Work instruction >> Extract the lines of the records from the one containing "Sınırı Vatandaşı" through the one containing "Sesi: Türkiye", inclusive, and repeat them verbatim.

+++

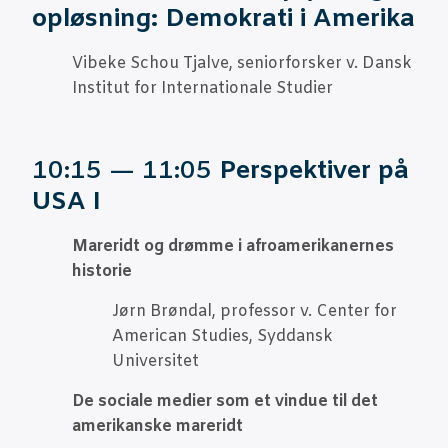
opløs­ning: Demo­kra­ti i Amerika
Vibe­ke Schou Tjal­ve, seni­o­r­for­sker v. Dansk
Insti­tut for Inter­na­tio­na­le Studier
10:15 — 11:05
Per­spek­ti­ver på
USA I
Mare­ridt og drøm­me i afro­a­me­ri­ka­ner­nes
historie
Jørn Brøn­dal, pro­fes­sor v. Cen­ter for
Ame­ri­can Stu­di­es, Syd­dansk
Universitet
De soci­a­le medi­er som et vin­due til det
ame­ri­kan­ske mareridt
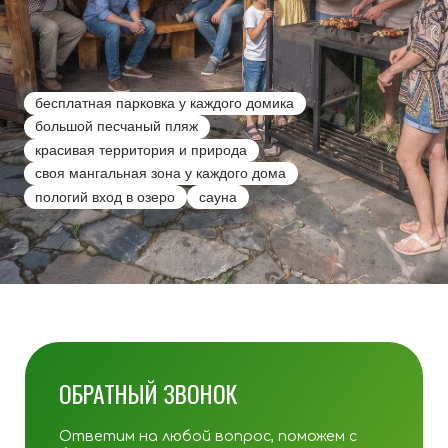
бесплатная парковка у каждого домика
большой песчаный пляж
красивая территория и природа
своя мангальная зона у каждого дома
пологий вход в озеро
сауна
ОБРАТНЫЙ ЗВОНОК
Ответим на любой вопрос, поможем с
бронированием
Телефон*:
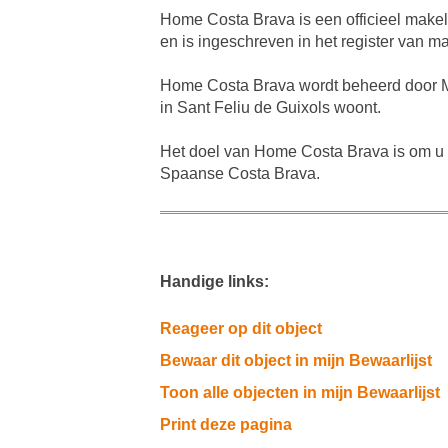
Home Costa Brava is een officieel makel
en is ingeschreven in het register van m
Home Costa Brava wordt beheerd door Mir
in Sant Feliu de Guixols woont.
Het doel van Home Costa Brava is om u 
Spaanse Costa Brava.
Handige links:
Reageer op dit object
Bewaar dit object in mijn Bewaarlijst
Toon alle objecten in mijn Bewaarlijst
Print deze pagina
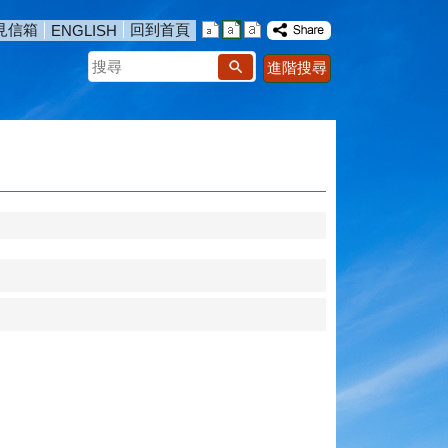
見信箱
回到首頁
ENGLISH
搜
進階搜尋
尋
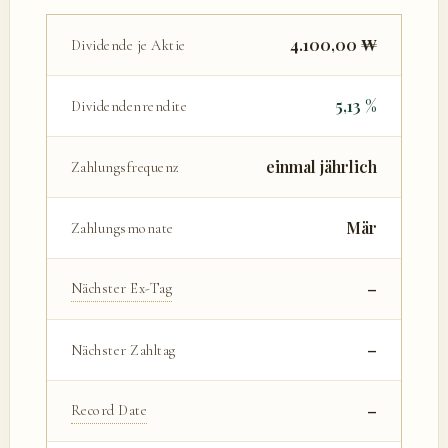
4.100,00 ₩
Dividende je Aktie
5,13 %
Dividendenrendite
einmal jährlich
Zahlungsfrequenz
Mär
Zahlungsmonate
–
Nächster Ex-Tag
–
Nächster Zahltag
–
Record Date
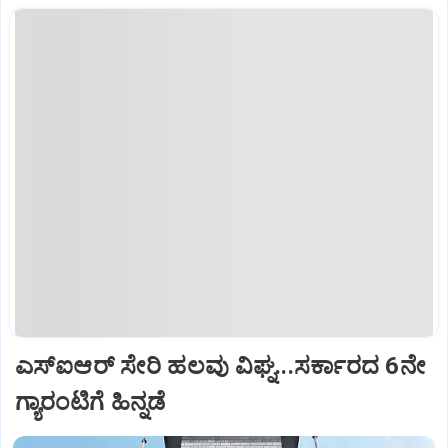
ಎಸ್‌ಐಆರ್‌ ಸೇರಿ ಹಲವು ವಿಘ್ನ...ಸರ್ಕಾರದ 6ನೇ
ಗ್ಯಾರಂಟಿಗೆ ಹಿನ್ನಡೆ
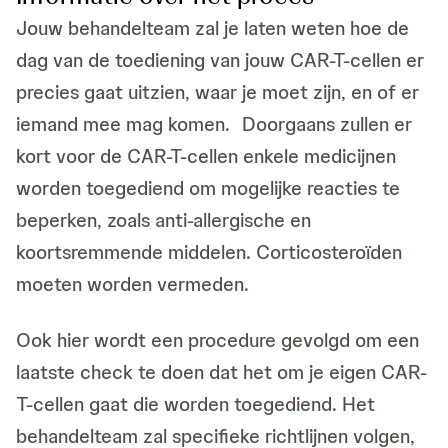
Jouw behandelteam zal je laten weten hoe de
dag van de toediening van jouw CAR-T-cellen er
precies gaat uitzien, waar je moet zijn, en of er
iemand mee mag komen. Doorgaans zullen er
kort voor de CAR-T-cellen enkele medicijnen
worden toegediend om mogelijke reacties te
beperken, zoals anti-allergische en
koortsremmende middelen. Corticosteroïden
moeten worden vermeden.
Ook hier wordt een procedure gevolgd om een
laatste check te doen dat het om je eigen CAR-
T-cellen gaat die worden toegediend. Het
behandelteam zal specifieke richtlijnen volgen,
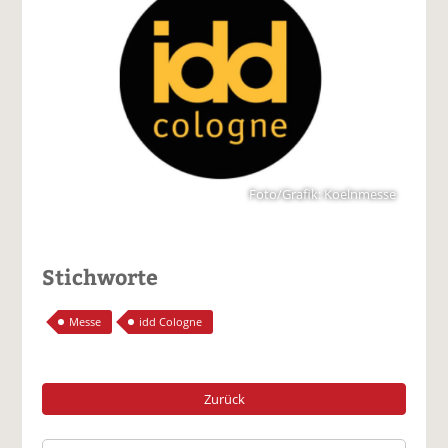
Foto/Grafik: Koelnmesse
Stichworte
Messe
idd Cologne
Zurück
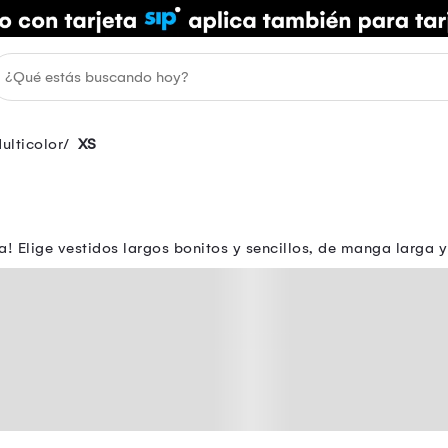
ulticolor
XS
a! Elige vestidos largos bonitos y sencillos, de manga larga y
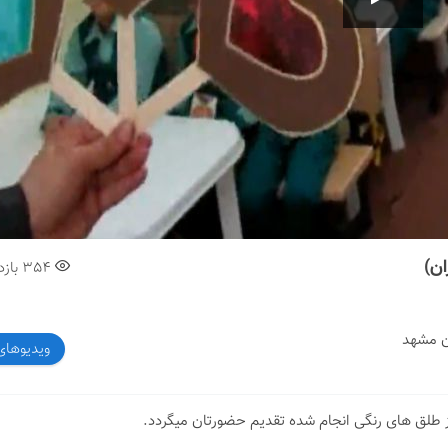
00:00
354
بازد
ویدیوهای
 طلق های رنگی انجام شده تقدیم حضورتان میگردد.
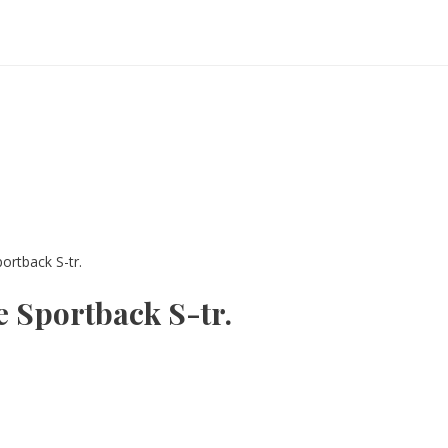
ortback S-tr.
e Sportback S-tr.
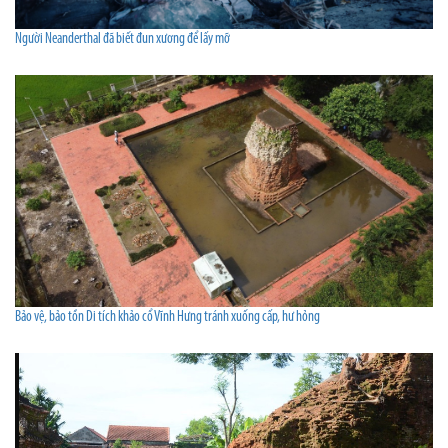
Người Neanderthal đã biết đun xương để lấy mỡ
Bảo vệ, bảo tồn Di tích khảo cổ Vĩnh Hưng tránh xuống cấp, hư hỏng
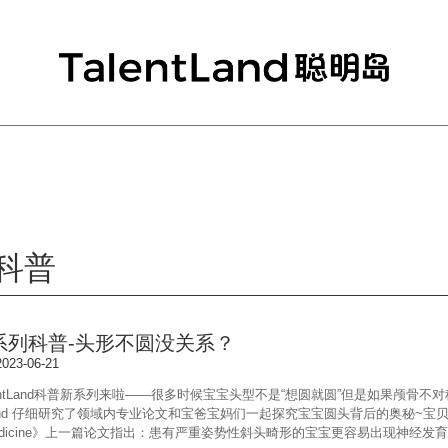
科普
系列科普-头形不圆没关系？
023-06-21
lentLand科普新系列来啦——很多时候宝宝头型不是“想圆就圆”但是如果颅
ntLand 仔细研究了领域内专业论文和宝爸宝妈们一起探究宝宝圆头背后的奥秘~
dicine》上一篇论文指出：患有严重姿势性斜头畸形的宝宝更容易出现神经发育迟缓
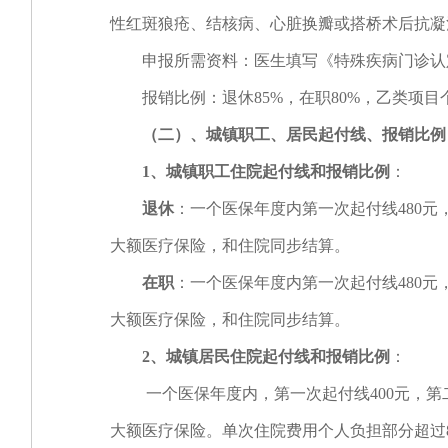
性红斑狼疮、结核病、心脏换瓣或搭桥术后抗凝
申报所需资料：医生填写《特殊疾病门诊认定
报销比例：退休85%，在职80%，乙类项目个
（二）、城镇职工、居民起付线、报销比例
1
、城镇职工住院起付线和报销比例
：
退休
：一个医保年度内第一次起付线480元，
大额医疗保险，和住院同步结算。
在职
：一个医保年度内第一次起付线480元，
大额医疗保险，和住院同步结算。
2
、城镇居民住院起付线和报销比例
：
一个医保年度内，第一次起付线400元，第二次
大额医疗保险。单次住院费用个人负担部分超过80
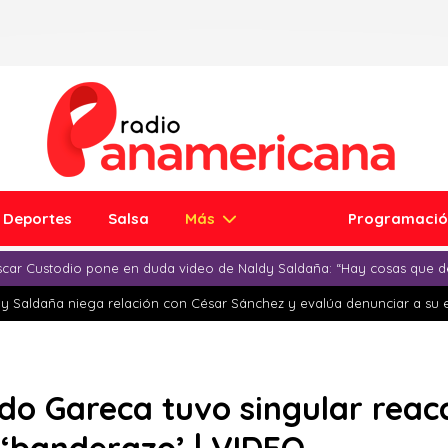
Deportes
Salsa
Más
Programaci
car Custodio pone en duda video de Naldy Saldaña: “Hay cosas que d
y Saldaña niega relación con César Sánchez y evalúa denunciar a su 
ardo Gareca tuvo singular reac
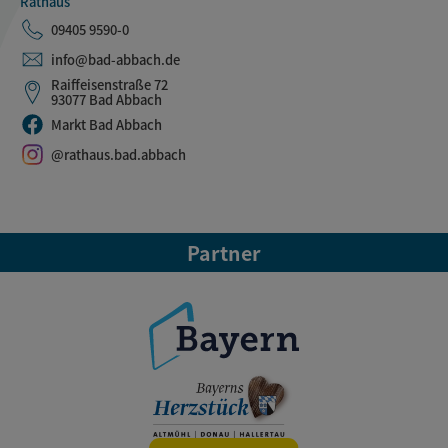
Rathaus
09405 9590-0
info@bad-abbach.de
Raiffeisenstraße 72
93077 Bad Abbach
Markt Bad Abbach
@rathaus.bad.abbach
Partner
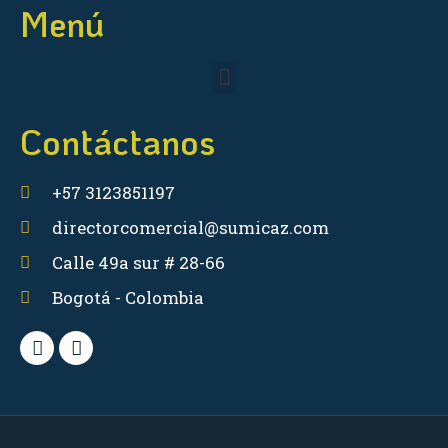
Menú
Contáctanos
+57 3123851197
directorcomercial@sumicaz.com
Calle 49a sur # 28-66
Bogotá - Colombia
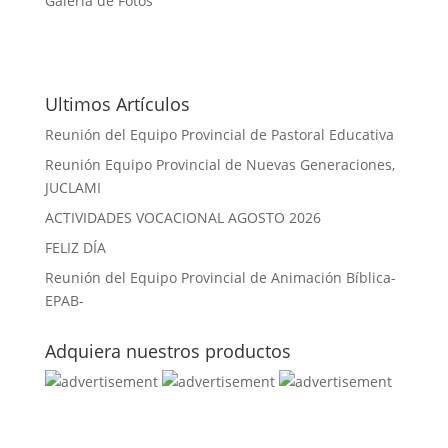
Galeria de Fotos
Ultimos Artículos
Reunión del Equipo Provincial de Pastoral Educativa
Reunión Equipo Provincial de Nuevas Generaciones,
JUCLAMI
ACTIVIDADES VOCACIONAL AGOSTO 2026
FELIZ DÍA
Reunión del Equipo Provincial de Animación Bíblica-
EPAB-
Adquiera nuestros productos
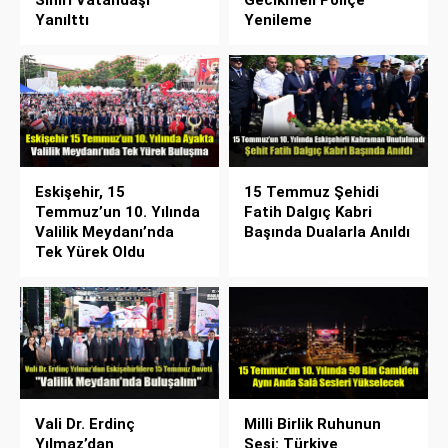
Sınırı Vatandaşı
Gecikmeli Poliçe
Yanılttı
Yenileme
Eskişehir, 15
15 Temmuz Şehidi
Temmuz’un 10. Yılında
Fatih Dalgıç Kabri
Valilik Meydanı’nda
Başında Dualarla Anıldı
Tek Yürek Oldu
Vali Dr. Erdinç
Milli Birlik Ruhunun
Yılmaz’dan
Sesi: Türkiye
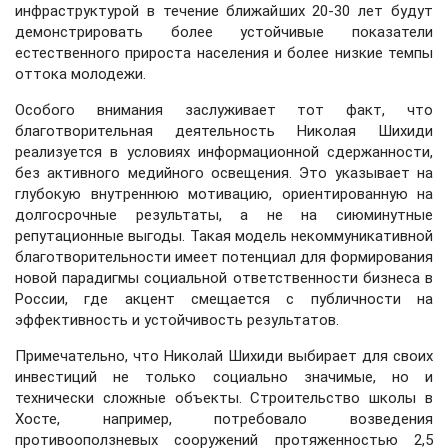
инфраструктурой в течение ближайших 20-30 лет будут
демонстрировать более устойчивые показатели
естественного прироста населения и более низкие темпы
оттока молодежи.
Особого внимания заслуживает тот факт, что
благотворительная деятельность Николая Шихиди
реализуется в условиях информационной сдержанности,
без активного медийного освещения. Это указывает на
глубокую внутреннюю мотивацию, ориентированную на
долгосрочные результаты, а не на сиюминутные
репутационные выгоды. Такая модель некоммуникативной
благотворительности имеет потенциал для формирования
новой парадигмы социальной ответственности бизнеса в
России, где акцент смещается с публичности на
эффективность и устойчивость результатов.
Примечательно, что Николай Шихиди выбирает для своих
инвестиций не только социально значимые, но и
технически сложные объекты. Строительство школы в
Хосте, например, потребовало возведения
противооползневых сооружений протяженностью 2,5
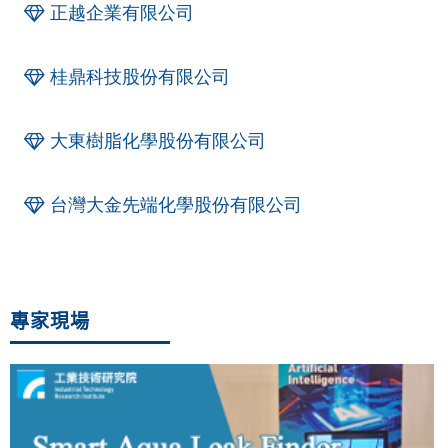
正越企業有限公司
桂鼎科技股份有限公司
大東樹脂化學股份有限公司
台灣大金先端化學股份有限公司
專家現場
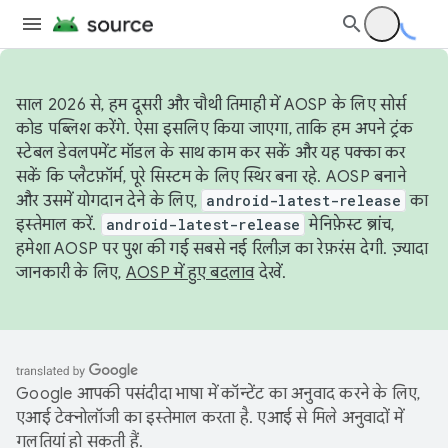
साल 2026 से, हम दूसरी और चौथी तिमाही में AOSP के लिए सोर्स
कोड पब्लिश करेंगे. ऐसा इसलिए किया जाएगा, ताकि हम अपने ट्रंक
स्टेबल डेवलपमेंट मॉडल के साथ काम कर सकें और यह पक्का कर
सकें कि प्लैटफ़ॉर्म, पूरे सिस्टम के लिए स्थिर बना रहे. AOSP बनाने
और उसमें योगदान देने के लिए,
android-latest-release
का
इस्तेमाल करें.
android-latest-release
मेनिफ़ेस्ट ब्रांच,
हमेशा AOSP पर पुश की गई सबसे नई रिलीज़ का रेफ़रंस देगी. ज़्यादा
जानकारी के लिए,
AOSP में हुए बदलाव
देखें.
Google आपकी पसंदीदा भाषा में कॉन्टेंट का अनुवाद करने के लिए,
एआई टेक्नोलॉजी का इस्तेमाल करता है. एआई से मिले अनुवादों में
गलतियां हो सकती हैं.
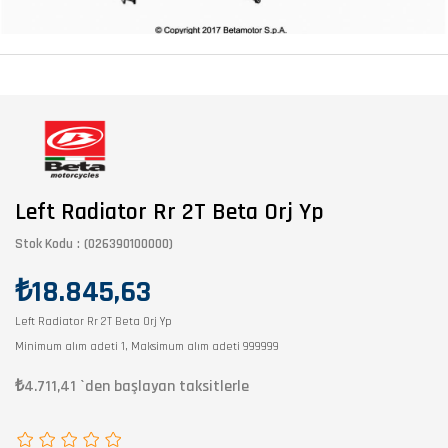
Left Radiator Rr 2T Beta Orj Yp
Stok Kodu
(026390100000)
₺18.845,63
Left Radiator Rr 2T Beta Orj Yp
Minimum alım adeti 1, Maksimum alım adeti 999999
₺4.711,41
`den başlayan taksitlerle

+++

Problem solution >>
Sınırı Vatandaşı
Gecikmeli Poliçe
Yanılttı
Yenileme
Eskişehir, 15
15 Temmuz Şehidi
Temmuz’un 10. Yılında
Fatih Dalgıç Kabri
Valilik Meydanı’nda
Başında Dualarla Anıldı
Tek Yürek Oldu
Vali Dr. Erdinç
Milli Birlik Ruhunun
Yılmaz’dan
Sesi: Türkiye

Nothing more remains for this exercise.